Oleh sebab itu diperlukan langkah-langkah strategis sebagai umat milenial agar mampu berasimilasi di tengah post truth era ini. Langkah-langkah tersebut diantaranya:
1. Kembali kepada Al-Quran. Sudah tidak diragukan lagi Al-Quran adalah petunjuk bagi manusia, yang menerangkan mengenai petunjuk antara yang hak dan yang batil. (QS 2:185). Oleh karena itu kita sebagai umat muslim, dengan segala bentuk dasyatnya perubahan serta perkembangan zaman saat ini, Al-Quran tetaplah harus menjadi pegangan utama kita.
2. Menanamkan prinsip berjihad dalam ranah Pendidikan umat dan menjadikan paham Ahlussunnah wal Jamaah sebagai salah satu fondasi untuk pengembangan umat. 5 Prinsip ini dianut oleh Kiyai Hasyim Asy’ari yang menginspirasi banyak pihak.
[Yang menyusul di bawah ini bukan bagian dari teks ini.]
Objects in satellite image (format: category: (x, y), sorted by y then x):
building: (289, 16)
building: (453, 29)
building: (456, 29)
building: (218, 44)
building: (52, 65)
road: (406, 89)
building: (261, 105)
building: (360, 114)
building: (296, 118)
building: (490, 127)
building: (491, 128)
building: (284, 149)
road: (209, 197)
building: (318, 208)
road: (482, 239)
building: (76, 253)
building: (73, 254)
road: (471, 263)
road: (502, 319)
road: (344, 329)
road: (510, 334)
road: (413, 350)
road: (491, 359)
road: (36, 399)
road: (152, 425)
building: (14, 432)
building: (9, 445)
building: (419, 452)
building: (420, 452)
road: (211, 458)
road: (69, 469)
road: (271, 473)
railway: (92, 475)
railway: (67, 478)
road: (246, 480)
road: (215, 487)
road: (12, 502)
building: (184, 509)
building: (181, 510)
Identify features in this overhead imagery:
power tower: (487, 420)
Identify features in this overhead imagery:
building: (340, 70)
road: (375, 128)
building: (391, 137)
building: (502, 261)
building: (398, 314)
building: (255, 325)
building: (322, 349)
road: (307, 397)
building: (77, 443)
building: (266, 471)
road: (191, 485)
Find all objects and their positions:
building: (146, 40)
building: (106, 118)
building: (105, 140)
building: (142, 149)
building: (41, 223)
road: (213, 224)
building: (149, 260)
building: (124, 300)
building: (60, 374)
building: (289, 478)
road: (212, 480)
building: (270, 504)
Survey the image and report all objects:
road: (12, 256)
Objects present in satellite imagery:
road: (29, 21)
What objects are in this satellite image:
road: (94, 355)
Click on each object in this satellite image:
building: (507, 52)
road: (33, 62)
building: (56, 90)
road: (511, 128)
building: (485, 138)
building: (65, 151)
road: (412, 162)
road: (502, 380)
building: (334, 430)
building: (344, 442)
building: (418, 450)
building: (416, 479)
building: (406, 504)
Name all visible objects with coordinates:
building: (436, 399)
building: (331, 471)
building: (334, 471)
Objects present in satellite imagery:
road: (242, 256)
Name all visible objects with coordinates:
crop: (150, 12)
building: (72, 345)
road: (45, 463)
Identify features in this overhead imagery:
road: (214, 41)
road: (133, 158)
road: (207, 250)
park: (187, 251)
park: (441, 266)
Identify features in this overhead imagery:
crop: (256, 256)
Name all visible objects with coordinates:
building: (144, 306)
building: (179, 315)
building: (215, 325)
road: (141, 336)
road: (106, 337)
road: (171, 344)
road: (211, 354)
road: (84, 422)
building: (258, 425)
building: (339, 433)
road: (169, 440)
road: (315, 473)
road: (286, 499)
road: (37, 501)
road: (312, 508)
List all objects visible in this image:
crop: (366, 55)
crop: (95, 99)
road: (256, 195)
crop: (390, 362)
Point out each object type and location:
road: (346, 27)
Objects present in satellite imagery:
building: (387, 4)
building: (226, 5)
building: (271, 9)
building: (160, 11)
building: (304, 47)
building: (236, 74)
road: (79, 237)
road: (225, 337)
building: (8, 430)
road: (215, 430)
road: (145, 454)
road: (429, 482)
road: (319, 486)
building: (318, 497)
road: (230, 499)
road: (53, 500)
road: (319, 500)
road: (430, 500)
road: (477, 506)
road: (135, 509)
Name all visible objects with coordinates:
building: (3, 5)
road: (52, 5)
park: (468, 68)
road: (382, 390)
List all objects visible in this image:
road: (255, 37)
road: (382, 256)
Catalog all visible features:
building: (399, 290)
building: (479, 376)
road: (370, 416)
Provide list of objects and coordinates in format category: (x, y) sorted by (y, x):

Paham Ahlussunnah wal Jamaah ini terbukti menjadikan islam sebagai sebuah kekuatan konstruktif, yang salah satunya adalah setiap muslim tidak menganggap dirinya sebagai umat yang paling benar dan tidak mudah terjebak dalam klaim kebenaran. Yang terpenting dari semua itu adalah umat islam tidak kehilangan identitas, baik dalam konteks masa lalu maupun masa kini.
3. Mengupayakan diri agar menjadi seorang yang melek informasi sehingga tidak mudah terbawa arus hoax ditengah wabah post truth.
KESIMPULAN.
Generasi milenialis di tengah Revolusi Industri 4,0 yang menetaskan post truth dari rahim Internet of Things (IoT) sudah seharusnya memaknai maraknya wabah hoax sebagai sesuatu yang bukan menjadi sebuah kutukan. Melainkan sesuatu yang justru harus di asimilasikan dengan pemahaman akan teknologi mutakhir, serta melek informasi. Adanya sinergitas antara pemerintah dan masyarakat serta penyesuaian muatan regulasi agar merepresentasikan kebutuhan yang sebenarnya di butuhkan masyarakat akan menjadi fondasi yang kuat mencegah penyebaran berita bohong (hoax).
Disamping itu adanya langkah-langkah strategis untuk back to Al-Quran serta prinsip Ahlussunnah wal Jamaah akan menjadi pelita kita dalam berasimilasi terhadap enigma (teka-teki) post truth.Yang terpenting dari semua itu adalah HMI dapat turut berperan memerangi subur dan mewabahnya era post truth. Penulis mengatakan demikian dengan merujuk pada pemikiran salah satu tokoh yang sangat crusial yakni ayahanda Nurcholish Madjid melalui perlunya kebebasan berpikir, sehingga memunculkan pikiran-pikiran segar yang mempunyai daya dobrak psikologis (psycological striking force) yang dapat merespon tuntutan-tuntutan dengan segera dari kondisi- kondisi masyarakat yang terus tumbuh, baik dibidang ekonomi, politik, maupun sosial. Lebih daripada angin segar terhadap pemikiran islam konservativ yang lebih mengedepankan ritual semata-mata, kebebasan berpikir (things out of the box) ini mampu menjadi tackling (penangkal) diseminasi hoax.
Oleh
Unzurna (Fakultas Hujum, Universitas Pakuan)
Kader HMI Komisariat Universitas Pakuan.